__GIVEN ENTRIES__.
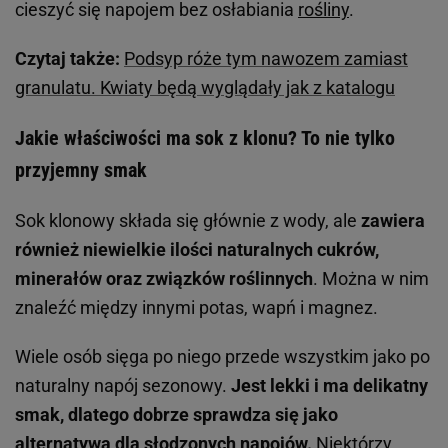
cieszyć się napojem bez osłabiania
rośliny
.
Czytaj także:
Podsyp róże tym nawozem zamiast
granulatu. Kwiaty będą wyglądały jak z katalogu
Jakie właściwości ma sok z klonu? To nie tylko
przyjemny smak
Sok klonowy składa się głównie z wody, ale
zawiera
również niewielkie ilości naturalnych cukrów,
minerałów oraz związków roślinnych
. Można w nim
znaleźć między innymi potas, wapń i magnez.
Wiele osób sięga po niego przede wszystkim jako po
naturalny napój sezonowy.
Jest lekki i ma delikatny
smak, dlatego dobrze sprawdza się jako
alternatywa dla słodzonych napojów.
Niektórzy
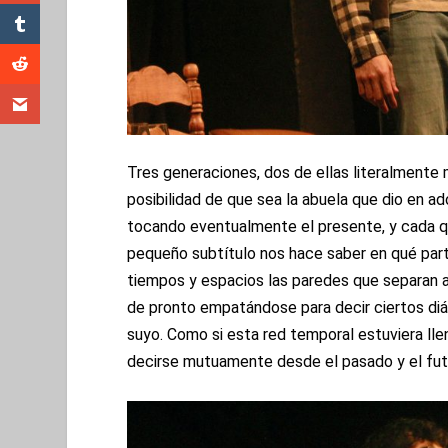
Tres generaciones, dos de ellas literalmente ma
posibilidad de que sea la abuela que dio en ad
tocando eventualmente el presente, y cada q
pequeño subtítulo nos hace saber en qué part
tiempos y espacios las paredes que separan a 
de pronto empatándose para decir ciertos diá
suyo. Como si esta red temporal estuviera ll
decirse mutuamente desde el pasado y el fut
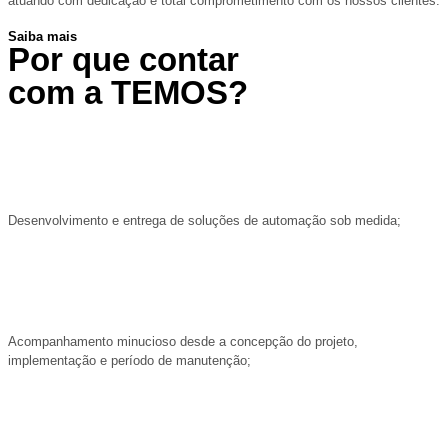
atuando com dedicação e total comprometimento com os nossos clientes.
Saiba mais
Por que contar
com a TEMOS?
Desenvolvimento e entrega de soluções de automação sob medida;
Acompanhamento minucioso desde a concepção do projeto,
implementação e período de manutenção;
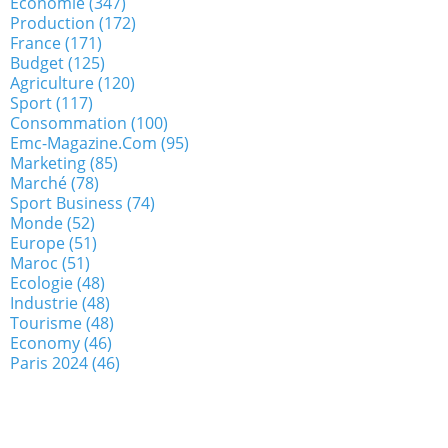
Economie
(347)
Production
(172)
France
(171)
Budget
(125)
Agriculture
(120)
Sport
(117)
Consommation
(100)
Emc-Magazine.com
(95)
Marketing
(85)
Marché
(78)
Sport Business
(74)
Monde
(52)
Europe
(51)
Maroc
(51)
Ecologie
(48)
Industrie
(48)
Tourisme
(48)
Economy
(46)
Paris 2024
(46)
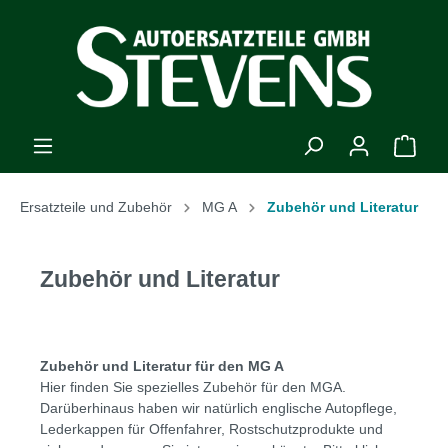
Ersatzteile und Zubehör
MG A
Zubehör und Literatur
Zubehör und Literatur
Zubehör und Literatur für den MG A
Hier finden Sie spezielles Zubehör für den MGA.
Darüberhinaus haben wir natürlich englische Autopflege,
Lederkappen für Offenfahrer, Rostschutzprodukte und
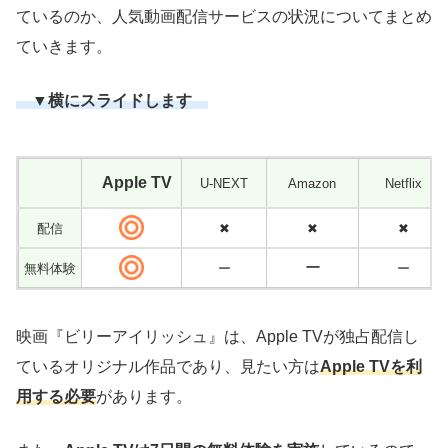
ているのか、人気動画配信サービスの状況についてまとめ
ていきます。
▼横にスライドします
Apple TV
U-NEXT
Amazon
Netflix
配信
✖
✖
✖
ー
無料体験
ー
ー
映画『ビリーアイリッシュ』は、Apple TVが独占配信し
ているオリジナル作品であり、見たい方は
Apple TVを利
用する必要
があります。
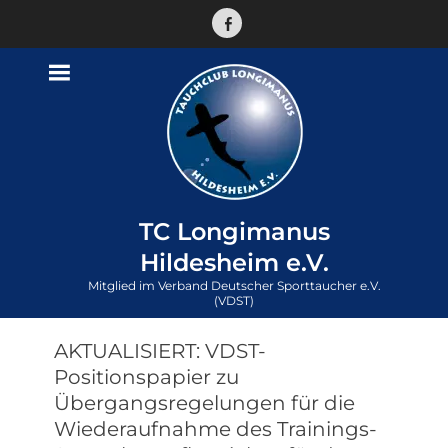
Facebook
TC Longimanus
Hildesheim e.V.
Mitglied im Verband Deutscher Sporttaucher e.V.
(VDST)
AKTUALISIERT: VDST-
Positionspapier zu
Übergangsregelungen für die
Wiederaufnahme des Trainings-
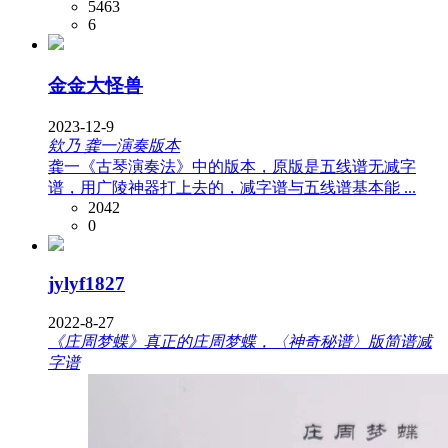
5463
6
金金大怪兽
2023-12-9
欸乃 龚一演奏版本
龚一《古琴演奏法》中的版本，原版是五线谱无减字
谱，用广陵神器打上去的，减字谱与五线谱基本能 ...
2042
0
jylyf1827
2022-8-27
《庄周梦蝶》真正的庄周梦蝶，〈神奇秘谱〉版简谱减
字谱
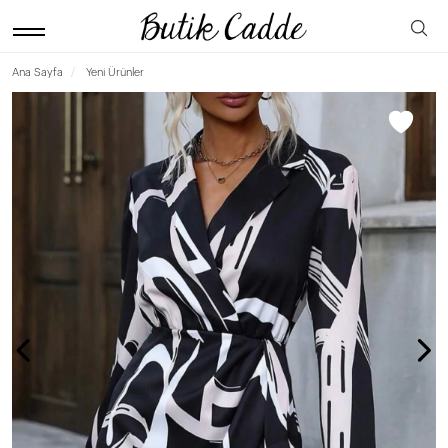
Ana Sayfa
Yeni Ürünler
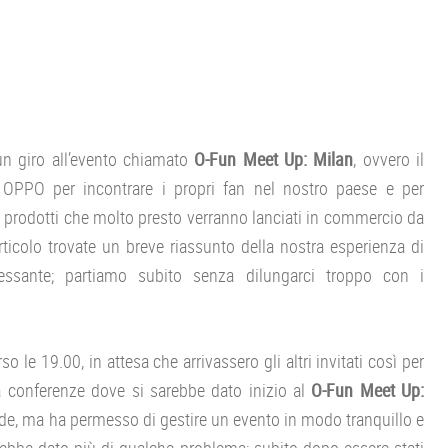
 un giro all’evento chiamato
O-Fun Meet Up: Milan
, ovvero il
 OPPO per incontrare i propri fan nel nostro paese e per
i prodotti che molto presto verranno lanciati in commercio da
rticolo trovate un breve riassunto della nostra esperienza di
essante; partiamo subito senza dilungarci troppo con i
o le 19.00, in attesa che arrivassero gli altri invitati così per
a conferenze dove si sarebbe dato inizio al
O-Fun Meet Up:
nde, ma ha permesso di gestire un evento in modo tranquillo e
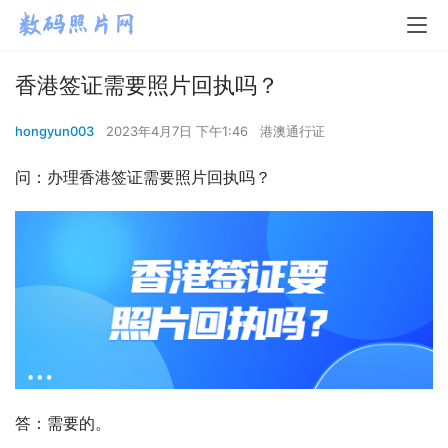
香港签证需要照片回执吗？
hongyun003
2023年4月7日 下午1:46
港澳通行证
问：办理香港签证需要照片回执吗？
答：需要的。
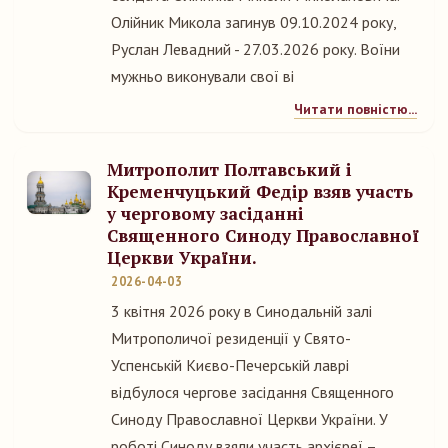
Олійник Микола загинув 09.10.2024 року,
Руслан Левадний - 27.03.2026 року. Воїни
мужньо виконували свої ві
Читати повністю...
Митрополит Полтавський і
Кременчуцький Федір взяв участь
у черговому засіданні
Священного Синоду Православної
Церкви України.
2026-04-03
3 квітня 2026 року в Синодальній залі
Митрополичої резиденції у Свято-
Успенській Києво-Печерській лаврі
відбулося чергове засідання Священного
Синоду Православної Церкви України. У
роботі Синоду взяли участь архієреї –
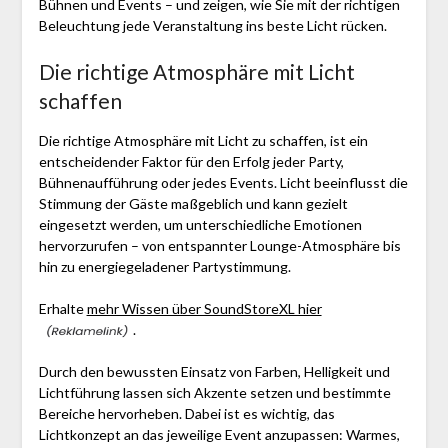
Bühnen und Events – und zeigen, wie Sie mit der richtigen
Beleuchtung jede Veranstaltung ins beste Licht rücken.
Die richtige Atmosphäre mit Licht
schaffen
Die richtige Atmosphäre mit Licht zu schaffen, ist ein
entscheidender Faktor für den Erfolg jeder Party,
Bühnenaufführung oder jedes Events. Licht beeinflusst die
Stimmung der Gäste maßgeblich und kann gezielt
eingesetzt werden, um unterschiedliche Emotionen
hervorzurufen – von entspannter Lounge-Atmosphäre bis
hin zu energiegeladener Partystimmung.
Erhalte
mehr Wissen über SoundStoreXL hier
.
Durch den bewussten Einsatz von Farben, Helligkeit und
Lichtführung lassen sich Akzente setzen und bestimmte
Bereiche hervorheben. Dabei ist es wichtig, das
Lichtkonzept an das jeweilige Event anzupassen: Warmes,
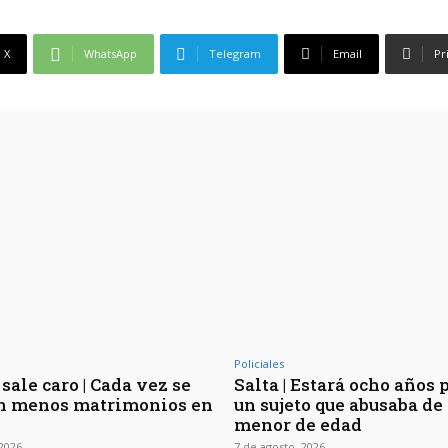
X
WhatsApp
Telegram
Email
Pr
Policiales
sale caro | Cada vez se
Salta | Estará ocho años 
n menos matrimonios en
un sujeto que abusaba de 
menor de edad
 2026
7 de agosto, 2026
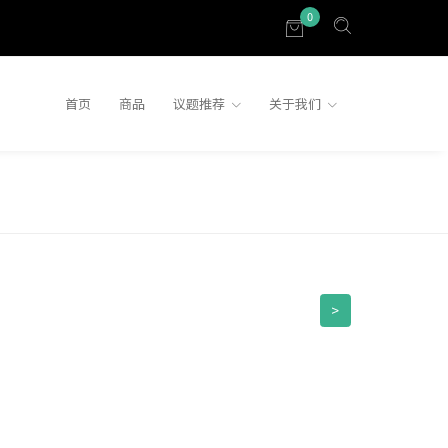
0
首页
商品
议题推荐
关于我们
！
>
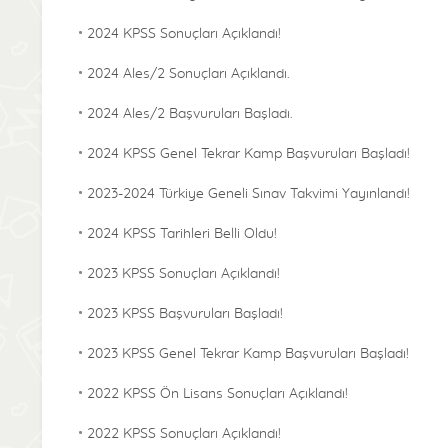
2024 KPSS Sonuçları Açıklandı!
2024 Ales/2 Sonuçları Açıklandı.
2024 Ales/2 Başvuruları Başladı.
2024 KPSS Genel Tekrar Kamp Başvuruları Başladı!
2023-2024 Türkiye Geneli Sınav Takvimi Yayınlandı!
2024 KPSS Tarihleri Belli Oldu!
2023 KPSS Sonuçları Açıklandı!
2023 KPSS Başvuruları Başladı!
2023 KPSS Genel Tekrar Kamp Başvuruları Başladı!
2022 KPSS Ön Lisans Sonuçları Açıklandı!
2022 KPSS Sonuçları Açıklandı!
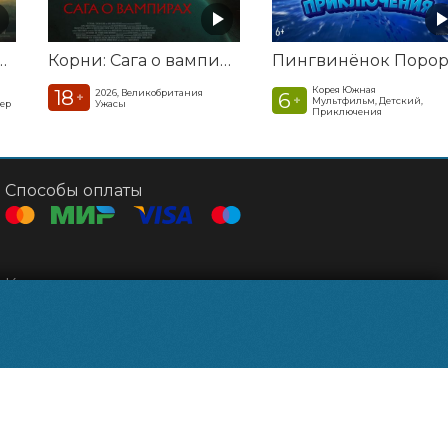
а. Удар из космоса
Корни: Сага о вампирах
Корея Южная
18
2026, Великобритания
6
+
+
Мультфильм, Детский,
лер
Ужасы
Приключения
Способы оплаты
Контакты
Касса
+7 495 500-91-78
Администрация
relizparkzel@mail.ru
Powered by
p24.app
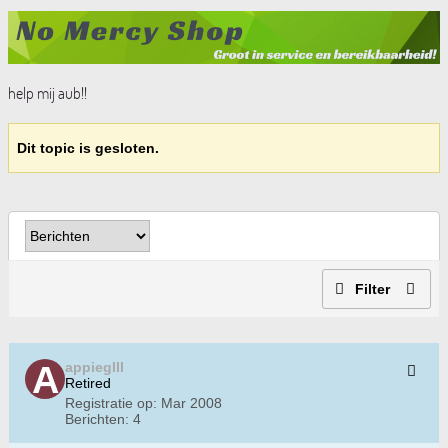
help mij aub!!
Dit topic is gesloten.
Filter
appiegIII
Retired
Registratie op:
Mar 2008
Berichten:
4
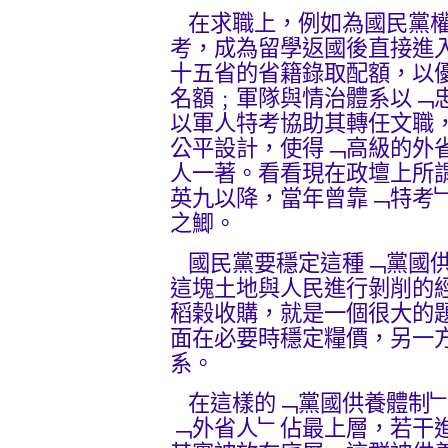
在求職上，例如為國民黨權
考，成為留學返國後直接進
十五省的省籍錄取配額，以
名額﹔軍隊與情治體系以﹁
以軍人特考協助其轉任文職
公平設計，使得﹁高級的外
人一著。看看現在政壇上所
英九以降，當年曾靠﹁特考
之鯽。
國民黨要穩定這種﹁黨國供
這塊土地與人民進行剝削的
稻榖收購，就是一個很大的
面在必要時穩定糧價，另一
系。
在這樣的﹁黨國供養體制﹂
﹁外省人﹂佔最上層，若干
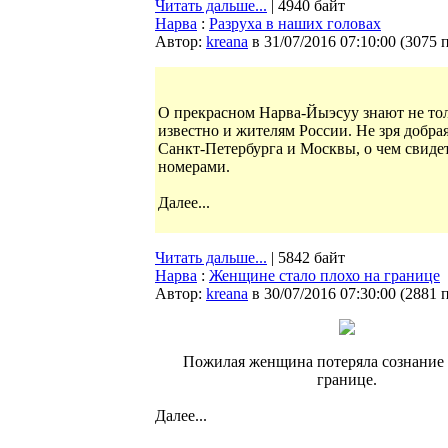
Читать дальше...
| 4940 байт
Нарва
:
Разруха в наших головах
Автор:
kreana
в 31/07/2016 07:10:00
(
3075 
О прекрасном Нарва-Йыэсуу знают не то
известно и жителям России. Не зря добр
Санкт-Петербурга и Москвы, о чем свиде
номерами.
Далее...
Читать дальше...
| 5842 байт
Нарва
:
Женщине стало плохо на границе
Автор:
kreana
в 30/07/2016 07:30:00
(
2881 
Пожилая женщина потеряла сознание 
границе.
Далее...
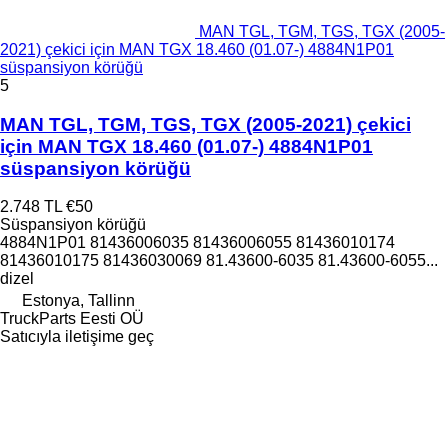
MAN TGL, TGM, TGS, TGX (2005-
2021) çekici için MAN TGX 18.460 (01.07-) 4884N1P01
süspansiyon körüğü
5
MAN TGL, TGM, TGS, TGX (2005-2021) çekici
için MAN TGX 18.460 (01.07-) 4884N1P01
süspansiyon körüğü
2.748 TL
€50
Süspansiyon körüğü
4884N1P01 81436006035 81436006055 81436010174
81436010175 81436030069 81.43600-6035 81.43600-6055...
dizel
Estonya, Tallinn
TruckParts Eesti OÜ
Satıcıyla iletişime geç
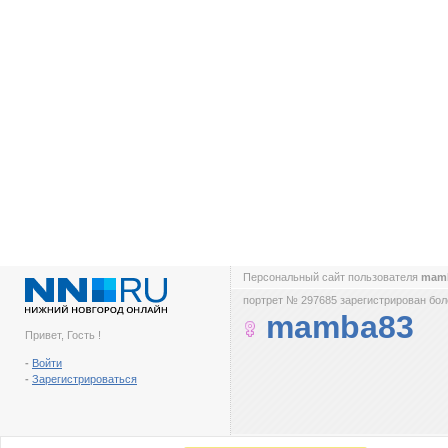
Персональный сайт пользователя
mam
портрет № 297685 зарегистрирован боле
mamba83
Привет, Гость !
-
Войти
-
Зарегистрироваться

__AIM OF THE TASK__. Only one stretch of the entries above is needed: the lines from the one containing "O-Fun Meet Up: Milan" through the one containing "мужньо виконували свої ві". Copy it exactly, without the pictures.

__EXPECTED OUTPUT__.
O-Fun Meet Up: Milan
, ovvero il
 OPPO per incontrare i propri fan nel nostro paese e per
i prodotti che molto presto verranno lanciati in commercio da
rticolo trovate un breve riassunto della nostra esperienza di
essante; partiamo subito senza dilungarci troppo con i
o le 19.00, in attesa che arrivassero gli altri invitati così per
a conferenze dove si sarebbe dato inizio al
O-Fun Meet Up:
nde, ma ha permesso di gestire un evento in modo tranquillo e
香港签证需要照片回执吗？
hongyun003
2023年4月7日 下午1:46
港澳通行证
问：办理香港签证需要照片回执吗？
答：需要的。
Олійник Микола загинув 09.10.2024 року,
Руслан Левадний - 27.03.2026 року. Воїни
мужньо виконували свої ві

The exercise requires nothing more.